BEGIN PAGE TEXT

Recently, a new culture medium for the identification of Cryptococcus neoformans, Candida albicans and Candida stellatoidea was discovered which includes caffeic acid, oxgall, saponin and a supporting agent. This medium (hereinafter sometimes referred to as original SOC) is disclosed in U.S. Pat. No. 4,144,133, issued Mar. 13, 1979 and entitled "Fungal Growth Media". The phenol oxidase substrate, preferably in the form of caffeic acid, provides for a specific identification of Cryptococcus neoformans by means of the appearance of the characteristic brown pigmentation of the yeast which results from specific enzyme activity of Cryptococcus neoformans on the phenol oxidase substrate. The oxgall, in addition to its known function of suppressing bacterial growth, has also been discovered to enhance filament and chlamydospore production of the medically important fungi Candida albicans and Candida stellatoidea. The purified saponin employed in the fungal media significantly enhances the germ tube and chlamydospore formation of Candida albicans thus providing for rapid identification of these especially serious types of pathogenic fungi. The carrying agent, such as common agar or silica gels for example, simply provides a supporting base for the above described active ingredients.

END PAGE TEXT

§ **TASKS TO COMPLETE**:
[1] In the text on the fungal culture medium, what does the purified saponin significantly enhance in Candida albicans?
[2] Write the next part of the text on the fungal culture medium, picking up after its final sentence.

BEGIN RECORDS PROVIDED

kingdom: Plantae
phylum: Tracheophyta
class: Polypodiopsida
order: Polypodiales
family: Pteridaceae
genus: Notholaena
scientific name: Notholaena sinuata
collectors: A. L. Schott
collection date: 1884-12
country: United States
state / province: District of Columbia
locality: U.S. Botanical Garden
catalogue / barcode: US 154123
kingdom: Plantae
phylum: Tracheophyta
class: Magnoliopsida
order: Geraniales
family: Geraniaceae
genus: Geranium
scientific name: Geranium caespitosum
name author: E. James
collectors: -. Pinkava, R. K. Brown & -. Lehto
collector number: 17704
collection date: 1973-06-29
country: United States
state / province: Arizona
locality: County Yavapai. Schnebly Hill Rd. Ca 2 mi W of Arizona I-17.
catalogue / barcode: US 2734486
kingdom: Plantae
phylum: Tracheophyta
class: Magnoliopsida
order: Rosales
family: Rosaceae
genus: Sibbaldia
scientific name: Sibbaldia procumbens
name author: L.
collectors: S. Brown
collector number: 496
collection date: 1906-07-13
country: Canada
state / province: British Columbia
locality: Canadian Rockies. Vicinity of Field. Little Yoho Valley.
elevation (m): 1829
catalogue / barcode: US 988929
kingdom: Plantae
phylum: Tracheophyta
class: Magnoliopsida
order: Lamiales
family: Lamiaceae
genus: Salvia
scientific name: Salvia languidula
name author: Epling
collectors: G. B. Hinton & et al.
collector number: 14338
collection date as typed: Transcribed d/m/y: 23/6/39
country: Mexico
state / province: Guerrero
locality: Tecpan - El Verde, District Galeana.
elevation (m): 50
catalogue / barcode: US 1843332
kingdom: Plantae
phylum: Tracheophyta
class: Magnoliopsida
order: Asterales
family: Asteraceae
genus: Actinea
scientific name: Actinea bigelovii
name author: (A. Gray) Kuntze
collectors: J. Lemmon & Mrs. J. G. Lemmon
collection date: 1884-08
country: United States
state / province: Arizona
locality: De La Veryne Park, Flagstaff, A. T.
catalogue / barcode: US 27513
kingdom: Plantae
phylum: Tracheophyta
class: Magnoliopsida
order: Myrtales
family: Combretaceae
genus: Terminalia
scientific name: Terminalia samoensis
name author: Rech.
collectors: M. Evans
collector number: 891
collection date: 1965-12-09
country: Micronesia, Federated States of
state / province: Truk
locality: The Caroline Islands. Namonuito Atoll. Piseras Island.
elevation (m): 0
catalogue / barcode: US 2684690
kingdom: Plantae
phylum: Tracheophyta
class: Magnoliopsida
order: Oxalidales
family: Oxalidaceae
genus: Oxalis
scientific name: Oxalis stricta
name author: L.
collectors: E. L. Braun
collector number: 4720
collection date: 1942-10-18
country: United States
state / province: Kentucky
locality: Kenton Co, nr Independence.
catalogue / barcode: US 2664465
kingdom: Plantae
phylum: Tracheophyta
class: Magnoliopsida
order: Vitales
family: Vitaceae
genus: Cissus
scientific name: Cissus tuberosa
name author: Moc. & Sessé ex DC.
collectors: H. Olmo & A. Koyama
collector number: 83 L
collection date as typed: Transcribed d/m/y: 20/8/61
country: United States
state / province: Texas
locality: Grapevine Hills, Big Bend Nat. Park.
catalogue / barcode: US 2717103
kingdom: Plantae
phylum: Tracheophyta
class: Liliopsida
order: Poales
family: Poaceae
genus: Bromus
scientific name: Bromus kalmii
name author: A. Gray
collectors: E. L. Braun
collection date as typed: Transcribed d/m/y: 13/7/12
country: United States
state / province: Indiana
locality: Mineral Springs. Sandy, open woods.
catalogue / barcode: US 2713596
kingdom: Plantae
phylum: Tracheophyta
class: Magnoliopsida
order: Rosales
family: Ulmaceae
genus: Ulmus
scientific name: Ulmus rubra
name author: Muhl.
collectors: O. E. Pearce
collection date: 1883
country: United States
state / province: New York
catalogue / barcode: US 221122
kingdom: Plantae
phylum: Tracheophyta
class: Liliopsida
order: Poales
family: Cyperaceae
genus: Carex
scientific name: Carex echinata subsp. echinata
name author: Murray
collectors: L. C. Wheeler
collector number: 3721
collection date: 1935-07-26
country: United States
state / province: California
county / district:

END RECORDS PROVIDED

§ **PER-TASK ANSWERS**:
[1] Germ tube and chlamydospore formation.

[2]
Although the SOC culture media are specific for identification of Cryptococcus neoformans and rapidly indicate the presence of either the albicans or stellatoidea species of the genus Candida, chlamydospore formation is weak in some strains of Candida albicans requiring 48 to 72 hours for formation rather than 28 to 48 hours for the strong chlamydospore formers.
Thus, while a variety of methods and media have been employed in order to identify and differentiate various fungal pathogens including the critically important genera and species Candida albicans and Cryptococcus neoformans, there is a continuing need for a fungal growth media and system which will rapidly identify and differentiate these genera and species as well as other pathogenic fungi in a rapid, efficacious, economic and technically efficient manner.